© Times-Herald photo by Lisa Goudy
Duane Grado, public works manager, speaks about road repairs at the March 10, 2014 council meeting.
Local company Cypress Paving has been awarded the contracts for the supply and placing of asphaltic concrete and asphaltic hot mix in 2014.
Council unanimously approved the awarding of the contracts on a sole source basis at Monday’s meeting. No other contractors have shown interest in the asphalt work for several decades.
“It’s probably well noticed by the citizens of Moose Jaw the holes from water main breaks and that. With the awarding of this contract, Cypress Paving will be able to start up hopefully in April and will be able to complete a lot of those ones,” said Duane Grado, public works manager.
“The major repairs are not usually done in recent years by the City of Moose Jaw staff. We have helped out. If we can spare the resources, we will, but this pretty much lands on the contractor because he has the magnitude to do it with a new crew.”
The city usually has two contracts regarding asphalt. The first is the asphalt in place contract, which deals with placing new asphalt for rehabilitated streets and work in new subdivisions. In 2013, the city also included major repairs in this contract such as water main breaks and service connection relays.
The second contract includes asphalt pick-up contract. Under the contract, asphalt materials are provided for city crews to do patching of potholes and small excavations.
This year, Cypress Paving detailed their offer to supply and place asphaltic concrete and provide hot mix asphaltic concrete for pickup. They also included a quote for the major repair work in 2014.
Their proposal indicates a 3.5 per cent increase in unit prices for both contracts from 2013. An additional 0.5 per cent increase is also proposed for the road repair unit price. The estimated value of the contracts is $3.24 million.
Grado said out of the $3.24 million, $1 million would be for road repairs.
He added city crews would focus on pothole repair using two different crews, as well as major repairs if resources are available and affordable. He estimated the city did 35 repairs last year.

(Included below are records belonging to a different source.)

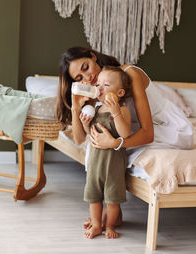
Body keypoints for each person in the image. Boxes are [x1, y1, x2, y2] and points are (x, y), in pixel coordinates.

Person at [55, 46, 193, 230]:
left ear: (93, 57)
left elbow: (148, 133)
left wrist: (115, 143)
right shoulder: (96, 91)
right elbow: (80, 139)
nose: (87, 78)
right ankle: (114, 210)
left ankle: (113, 208)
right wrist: (75, 107)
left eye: (86, 67)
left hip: (164, 127)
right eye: (79, 78)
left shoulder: (128, 74)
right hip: (128, 126)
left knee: (107, 146)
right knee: (94, 146)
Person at [81, 66, 132, 239]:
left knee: (112, 200)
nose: (100, 88)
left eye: (107, 84)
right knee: (94, 197)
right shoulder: (95, 110)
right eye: (99, 84)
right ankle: (96, 225)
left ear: (120, 92)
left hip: (113, 166)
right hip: (95, 164)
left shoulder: (122, 110)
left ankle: (110, 225)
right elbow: (90, 134)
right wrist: (85, 124)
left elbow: (124, 134)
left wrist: (116, 112)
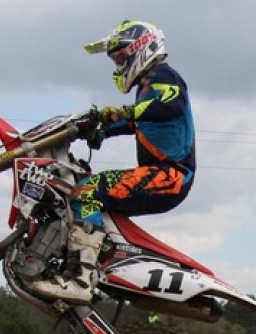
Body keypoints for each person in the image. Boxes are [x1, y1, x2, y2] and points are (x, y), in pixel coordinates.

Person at [31, 20, 196, 304]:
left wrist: (124, 112)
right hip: (163, 175)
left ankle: (81, 279)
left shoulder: (164, 76)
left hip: (171, 175)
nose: (119, 66)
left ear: (141, 49)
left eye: (121, 59)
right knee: (83, 188)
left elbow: (169, 106)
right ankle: (88, 259)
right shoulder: (146, 86)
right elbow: (139, 121)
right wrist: (99, 131)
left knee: (88, 191)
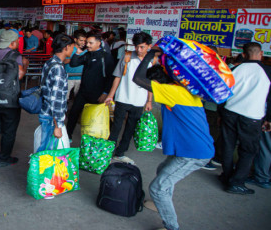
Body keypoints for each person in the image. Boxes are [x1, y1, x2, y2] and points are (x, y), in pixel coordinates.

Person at [132, 47, 214, 230]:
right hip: (189, 148)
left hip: (194, 153)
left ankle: (172, 227)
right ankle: (160, 201)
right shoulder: (183, 90)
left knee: (158, 188)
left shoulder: (171, 92)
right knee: (163, 169)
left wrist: (150, 56)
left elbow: (138, 78)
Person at [220, 42, 271, 194]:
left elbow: (222, 92)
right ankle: (236, 182)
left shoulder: (234, 69)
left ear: (243, 54)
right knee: (248, 150)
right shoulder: (267, 71)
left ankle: (227, 176)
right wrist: (268, 118)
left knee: (228, 146)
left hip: (230, 112)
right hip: (251, 117)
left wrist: (221, 113)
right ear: (260, 53)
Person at [0, 30, 29, 174]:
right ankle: (3, 158)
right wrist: (25, 64)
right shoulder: (16, 56)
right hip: (10, 101)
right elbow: (19, 75)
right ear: (13, 43)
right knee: (9, 130)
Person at [105, 32, 154, 165]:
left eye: (142, 47)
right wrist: (110, 95)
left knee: (130, 128)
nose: (139, 50)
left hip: (139, 101)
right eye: (137, 46)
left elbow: (151, 84)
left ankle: (120, 153)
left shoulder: (152, 61)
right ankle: (108, 153)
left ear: (149, 46)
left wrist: (149, 101)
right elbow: (117, 77)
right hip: (122, 98)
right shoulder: (127, 57)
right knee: (116, 127)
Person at [66, 32, 115, 139]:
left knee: (99, 116)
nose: (87, 45)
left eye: (90, 43)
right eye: (87, 42)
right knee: (73, 113)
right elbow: (73, 64)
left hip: (98, 93)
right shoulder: (88, 54)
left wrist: (105, 93)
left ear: (99, 43)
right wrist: (77, 53)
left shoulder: (106, 57)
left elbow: (111, 77)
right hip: (83, 92)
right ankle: (67, 136)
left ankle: (105, 140)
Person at [37, 34, 74, 152]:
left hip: (45, 112)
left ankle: (42, 170)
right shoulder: (58, 68)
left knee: (45, 149)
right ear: (66, 47)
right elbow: (56, 98)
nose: (73, 50)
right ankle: (42, 171)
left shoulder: (50, 62)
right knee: (48, 152)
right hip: (51, 118)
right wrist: (57, 125)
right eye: (72, 47)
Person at [64, 29, 87, 101]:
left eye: (84, 41)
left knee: (78, 98)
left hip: (80, 77)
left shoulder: (86, 50)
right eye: (81, 40)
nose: (83, 43)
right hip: (69, 77)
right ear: (75, 39)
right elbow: (63, 61)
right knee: (65, 97)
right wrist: (76, 59)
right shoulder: (69, 48)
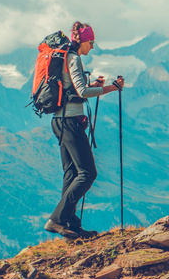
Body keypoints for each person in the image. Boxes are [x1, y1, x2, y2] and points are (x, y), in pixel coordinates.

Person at [43, 21, 124, 239]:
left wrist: (93, 82)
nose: (93, 47)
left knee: (71, 174)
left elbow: (73, 86)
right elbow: (82, 91)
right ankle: (57, 220)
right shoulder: (74, 57)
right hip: (70, 122)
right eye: (91, 42)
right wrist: (111, 87)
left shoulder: (66, 56)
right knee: (88, 173)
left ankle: (71, 224)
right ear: (84, 41)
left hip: (59, 121)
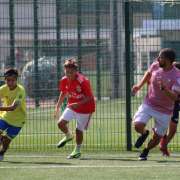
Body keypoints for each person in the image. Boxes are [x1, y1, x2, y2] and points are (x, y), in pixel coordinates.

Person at [132, 48, 180, 160]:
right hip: (149, 103)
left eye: (160, 57)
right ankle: (144, 133)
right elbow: (148, 74)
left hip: (165, 110)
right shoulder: (155, 65)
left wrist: (164, 89)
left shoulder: (177, 76)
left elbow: (174, 97)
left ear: (168, 60)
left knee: (157, 137)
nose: (158, 59)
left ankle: (146, 151)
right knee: (137, 125)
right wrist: (138, 86)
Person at [54, 58, 95, 159]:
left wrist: (78, 104)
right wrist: (57, 106)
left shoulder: (83, 81)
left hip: (85, 108)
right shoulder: (64, 80)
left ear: (76, 71)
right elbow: (63, 92)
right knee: (60, 123)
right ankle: (68, 135)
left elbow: (90, 97)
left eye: (71, 72)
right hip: (72, 106)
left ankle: (77, 150)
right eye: (67, 72)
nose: (69, 74)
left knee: (78, 130)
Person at [0, 68, 26, 161]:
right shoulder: (3, 89)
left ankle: (2, 152)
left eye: (13, 80)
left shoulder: (21, 90)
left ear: (16, 80)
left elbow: (12, 107)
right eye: (8, 80)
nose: (10, 82)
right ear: (5, 80)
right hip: (5, 117)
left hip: (18, 120)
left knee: (6, 141)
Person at [159, 62, 180, 156]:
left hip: (176, 103)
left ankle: (163, 145)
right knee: (170, 129)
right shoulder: (170, 80)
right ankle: (163, 145)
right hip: (172, 104)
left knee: (172, 130)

An engineering department report said the inventory of major repairs to be completed in 2013 is “very extensive” and there aren’t enough resources to complete the work.
“There’s a significant backlog of work that has to be accomplished,” said Matt Noble, city manager. “(We will be) using the contractors to allow us to catch up with all of those areas that you’ve been receiving complaints on or we’ve done water and sewer line repairs and there’s significant areas of exposure that have not been paved over.”
Once caught up, the city can have more responsibility for roadwork.
“To be honest, I believe there’s over two years of backlog,” said Noble. “It’s important I think for council and the public to understand this year it is our intention to catch up on all those areas that are left unfinished in the community so by next year we’re on top.”